Official Title: FDG PET/MR Imaging of Peripheral Pain Generators in Persistent Post-Surgical Pain (PPSP)
Status: RECRUITING
Status Verified Date: 2025-09
Last Known Status: None
Delayed Posting: No
If Stopped, Why?: Not Stopped
Has Expanded Access: False
If Expanded Access, NCT#: N/A
Has Expanded Access, NCT# Status: N/A
Acronym: None
Brief Summary: The purpose of this research is to determine if a PET/MRI scan using FDG can accurately identify the source of chronic pain. Identifying the source of pain may help doctors treat chronic pain more effectively.
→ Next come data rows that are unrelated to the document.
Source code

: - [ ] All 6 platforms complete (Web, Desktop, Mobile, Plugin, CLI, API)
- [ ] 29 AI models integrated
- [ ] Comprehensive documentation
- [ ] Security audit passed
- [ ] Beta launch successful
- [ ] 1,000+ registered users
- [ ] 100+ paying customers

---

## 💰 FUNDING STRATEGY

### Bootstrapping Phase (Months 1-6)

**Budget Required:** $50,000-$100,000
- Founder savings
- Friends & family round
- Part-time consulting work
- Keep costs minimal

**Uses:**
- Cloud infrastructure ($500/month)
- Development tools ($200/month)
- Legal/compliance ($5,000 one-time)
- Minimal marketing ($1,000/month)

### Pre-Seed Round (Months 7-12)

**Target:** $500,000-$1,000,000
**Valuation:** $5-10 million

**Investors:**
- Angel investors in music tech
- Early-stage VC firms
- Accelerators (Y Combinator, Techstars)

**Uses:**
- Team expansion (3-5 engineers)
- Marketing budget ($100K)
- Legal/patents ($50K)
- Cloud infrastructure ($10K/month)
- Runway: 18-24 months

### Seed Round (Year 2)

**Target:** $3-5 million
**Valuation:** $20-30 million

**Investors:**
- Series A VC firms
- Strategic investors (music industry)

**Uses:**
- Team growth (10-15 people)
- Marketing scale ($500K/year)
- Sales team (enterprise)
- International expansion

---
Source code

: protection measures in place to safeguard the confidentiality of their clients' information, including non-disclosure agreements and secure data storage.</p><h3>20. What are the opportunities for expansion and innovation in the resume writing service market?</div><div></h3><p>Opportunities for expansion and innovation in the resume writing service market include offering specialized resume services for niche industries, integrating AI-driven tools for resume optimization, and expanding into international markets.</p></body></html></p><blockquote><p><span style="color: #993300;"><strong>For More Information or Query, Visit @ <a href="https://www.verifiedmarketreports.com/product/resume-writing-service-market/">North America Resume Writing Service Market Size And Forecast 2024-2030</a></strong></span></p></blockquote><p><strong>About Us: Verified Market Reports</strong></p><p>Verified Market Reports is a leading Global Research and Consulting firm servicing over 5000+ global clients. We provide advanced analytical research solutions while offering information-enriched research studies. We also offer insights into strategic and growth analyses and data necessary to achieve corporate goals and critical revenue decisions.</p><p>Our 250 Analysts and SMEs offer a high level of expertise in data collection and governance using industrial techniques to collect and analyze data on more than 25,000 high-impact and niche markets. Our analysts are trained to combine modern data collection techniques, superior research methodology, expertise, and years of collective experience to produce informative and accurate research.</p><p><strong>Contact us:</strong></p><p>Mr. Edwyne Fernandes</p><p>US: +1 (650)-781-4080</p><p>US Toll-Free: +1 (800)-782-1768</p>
Approximately 128 participants will be enrolled and can expect to be on study for up to 12 months.
Detailed Description: The investigators aim to precisely localize sites of increased inflammation and potentially pain generation and improve understanding of nociception and inflammation using a unique, hybrid PET/MRI approach in conjunction with intravenously, administered fluorodeoxyglucose (FDG), which has been shown with PET imaging to be an sensitive surrogate marker of inflammation.
The Primary Objective of this pilot prospective, observational research is to determine whether this approach, which combines PET/MRI and an FDA-approved radiotracer, 18F-Fluorodeoxyglucose (FDG), can accurately localize the sites of painful inflammation in individuals with persistent pain.
* Determine if increased FDG uptake on PET as measured by standard uptake value (SUV) or target-to-background (TTB) measurements is increased in area of pain symptoms when compared to same corresponding areas in healthy, asymptomatic volunteers. * Determine whether amount of FDG uptake as measured on PET is able to localize to abnormalities when compared to MR imaging (T2 signal intensity, morphologic aberrations)
Secondary Objectives:
* Verify that the standard administered adult dose of FDG (0.14 mCi/kg/patient) used currently in the clinics can also be used to detect peripheral pain generators. * Verify that FDG uptake in asymptomatic, healthy controls will be significantly less than their chronic pain cohorts at the same anatomic location. * Determine whether longitudinal FDG PET/MR imaging findings in individual patients directly correlate with symptoms as they evolve over time in joint arthroplasty subjects with PPSP. * Determine if FDG PET/MR imaging findings spatially differ between different pain types.